Three of the options were based on different tax rates and one on essentially raiding the county’s cookie jar to make up the expected revenue shortfall.
In a 3-2 split, with Ned Creasey, District 3, Rudy Butler District and James Eads District 5 voted to retain the 53 cent tax rate last April. So far this year, they seem intent on a repeat. Hold onto your wallet if you have county water and sewer because those rates, and the ad valorem tax in the Tuckahoe Creek Service District, are sure to rise.
(The supervisors set tax rates at their April meeting retroactive to January 1 of each calendar year. Payments are due in June and December.)
Reducing hours of operation for the convenience centers and library, both widely used services, may have a purpose other than saving money. Perhaps the Board — or at least some of its members — hopes that citizens will be so annoyed at service reductions that they will offer little resistance to tax increases. After all, the argument goes, with falling assessments, the tax rate can go up but most tax bills will be lower than last year.
Maybe the answer to the budget shortfalls is to raise the real estate tax rate to $1 for one year to catch up. Those pesky rich folk on the gold coast would grumble while they write their tax bill checks. The people in the upper end of the county might have to choose between eating and paying tax on land that has been in their families for generations.
The rub is that not all taxes are created equal. Okay, no one likes to pay taxes, but someone has to pay for government services. Unlike federal and state taxes, which shrivel your paycheck before you get it and goes who knows where to pay for who knows what, local taxes stay right here.
They fund the local services that we take for granted, except for highway maintenance, which is handled by VDOT. Local taxes pay the salaries of people who work for the schools and county and are spent here to keep the few fine county businesses afloat.

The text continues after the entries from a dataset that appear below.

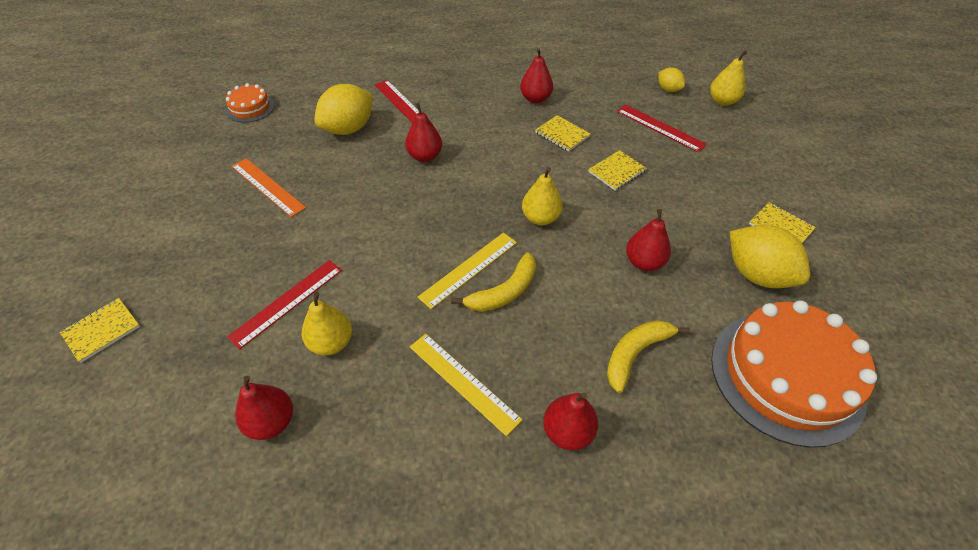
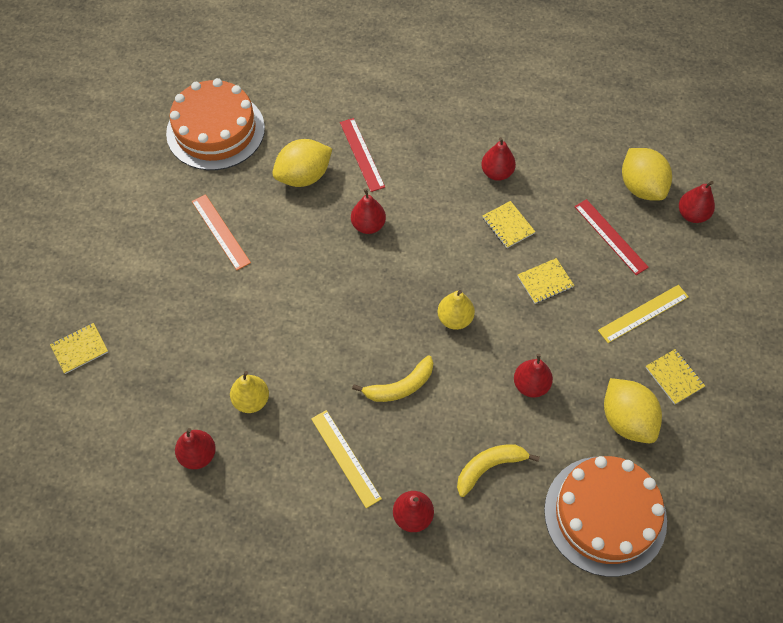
camera: 15 degrees right, 10 degrees up
orange cake [226,83,275,123] -> orange cake [166,78,265,170], size x2.12
red ruler [227,260,342,349] -> none
yellow ruler [418,233,517,309] -> yellow ruler moved to [598,285,689,343]
yellow lemon [658,67,685,92] -> yellow lemon [622,148,672,201], size x1.91
yellow pear [710,50,747,106] -> red pear [679,181,715,223]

We need to believe that governmental expenditures are justified. The school board especially needs to remember that citizens need confidence that their tax dollars are wisely spent.
There are no good answers. Some meaningful economic development about 10 years ago to cushion us against the vagaries of a cyclical economy would have been nice, but the supervisors have to deal with the cards on the table right now. There are no good hands. To further complicate matters, it’s an election year.
Does anyone know where to buy a burn barrel?